I am working on a Cloud Technology project and need to delete a specific "folder" within an S3 bucket using a Python script. Since S3 is an object store and not a file system, I am struggling with the Boto3 syntax to remove a prefix and all the objects under it. Is there a way to perform a bulk delete, or do I have to iterate through every single object key manually to clear the directory?
3 answers
To delete a folder in S3 via Boto3, you must remember that S3 is a flat structure. A "folder" is just a zero-byte object ending in a forward slash or simply a prefix shared by other objects. To delete it, you first need to list all objects with that prefix using list_objects_v2. Once you have the list of keys, you can use the delete_objects method to remove up to 1,000 objects in a single batch request. This is the most efficient way to handle cleanup in Software Development and Cloud Technology workflows. If you have more than 1,000 objects, you will need to loop through the pagination.

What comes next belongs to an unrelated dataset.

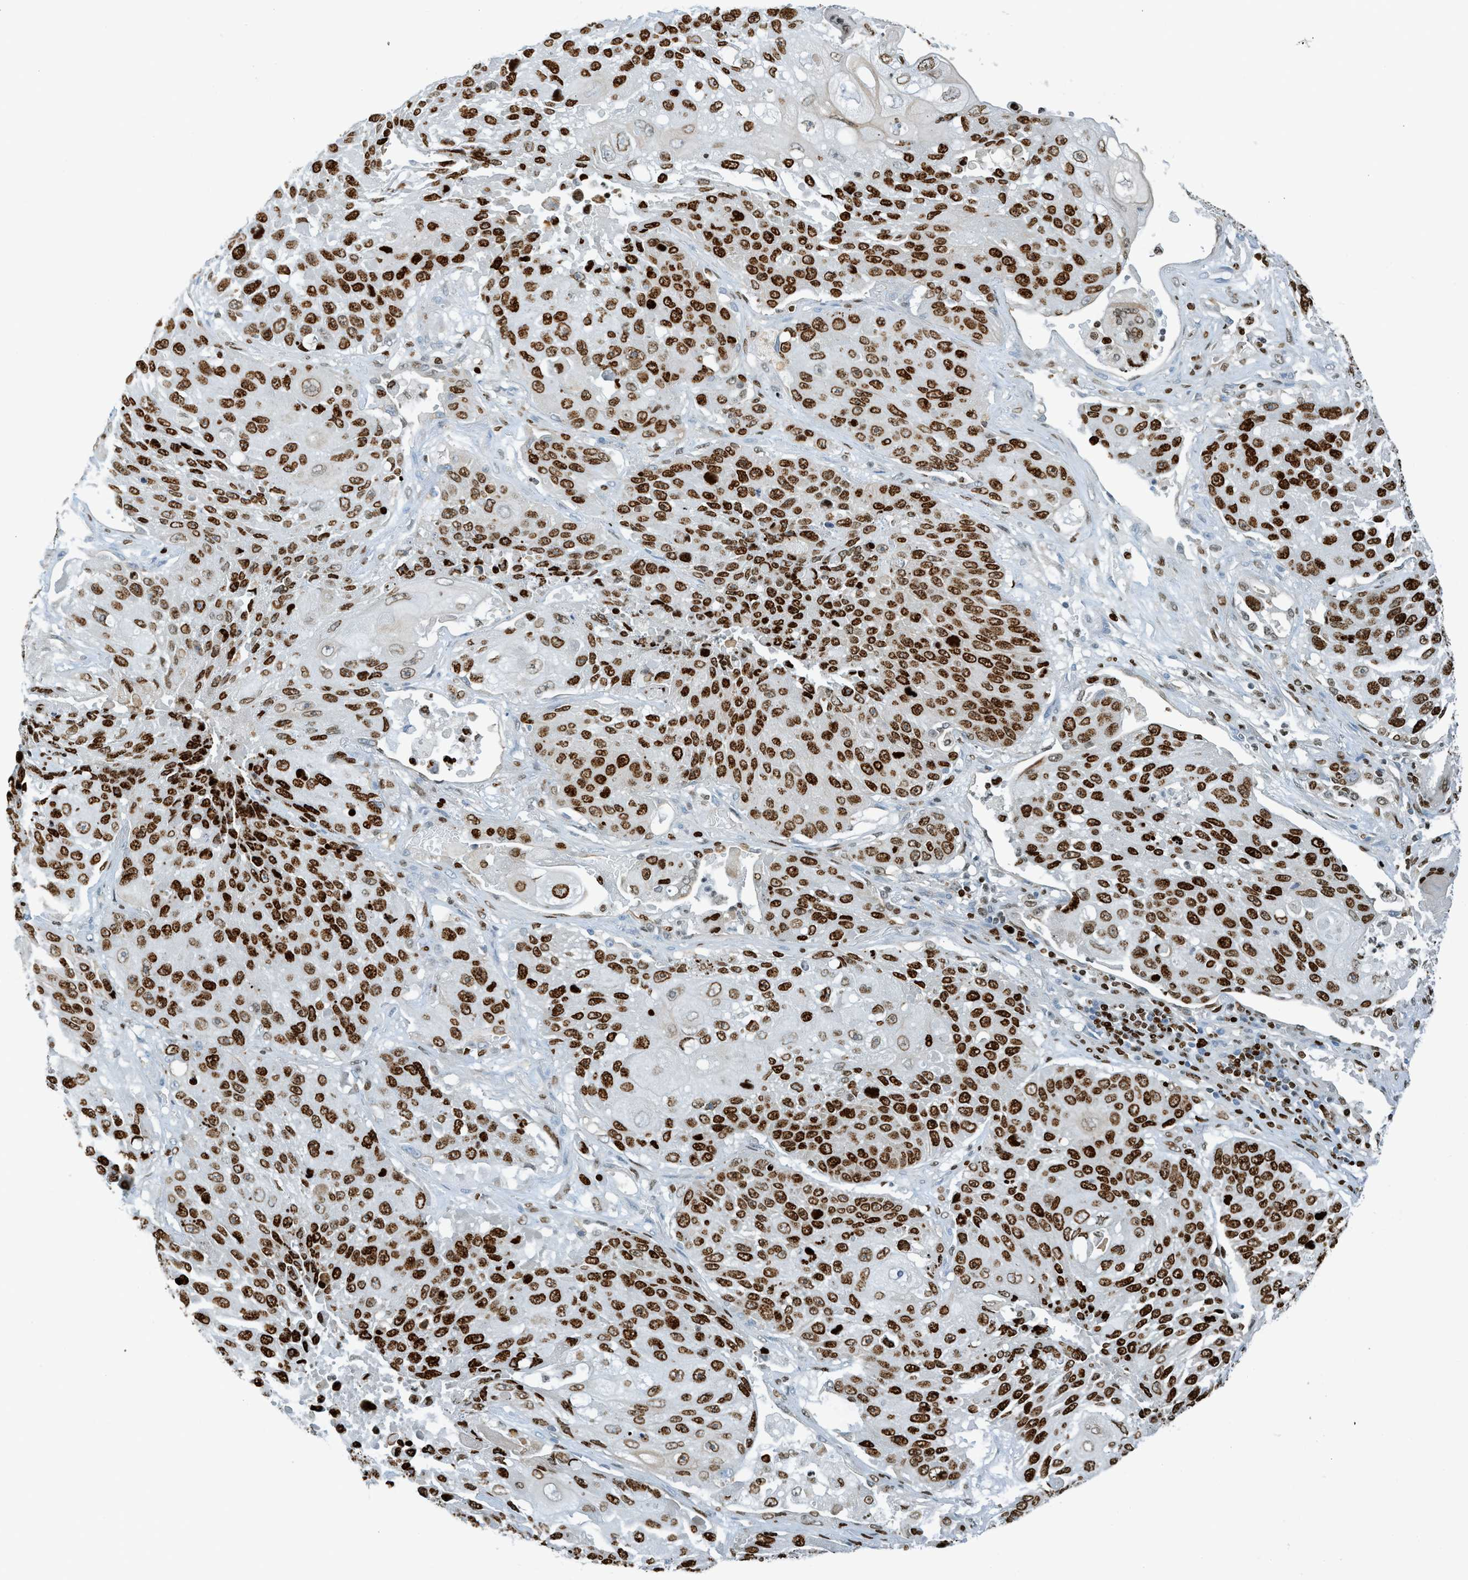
{"staining": {"intensity": "strong", "quantity": ">75%", "location": "nuclear"}, "tissue": "lung cancer", "cell_type": "Tumor cells", "image_type": "cancer", "snomed": [{"axis": "morphology", "description": "Squamous cell carcinoma, NOS"}, {"axis": "topography", "description": "Lung"}], "caption": "Immunohistochemistry (IHC) histopathology image of neoplastic tissue: lung cancer stained using immunohistochemistry shows high levels of strong protein expression localized specifically in the nuclear of tumor cells, appearing as a nuclear brown color.", "gene": "SH3D19", "patient": {"sex": "male", "age": 61}}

Does your S3 bucket have versioning enabled? If it does, simply deleting the object won't actually free up space; it will just create a delete marker, leaving the old versions intact in the background.
The easiest way for small folders is using the high-level s3.Bucket.objects.filter(Prefix='folder_name/').delete() method. It handles the batching logic for you automatically behind the scenes.
I agree with Linda. The resource-level API in Boto3 is much more "Pythonic" and saves you from writing the manual loop for the delete_objects batching, which is perfect for most Cloud Technology tasks.
Michael, thanks for bringing that up! I checked, and versioning is indeed enabled on our production bucket. To truly "delete" the folder, I found I had to iterate through the object_versions instead of just the objects. My script now targets version_id to ensure those hidden files aren't hanging around and inflating our AWS bill. It's a crucial distinction for anyone working in Cloud Technology to understand before they start writing cleanup scripts.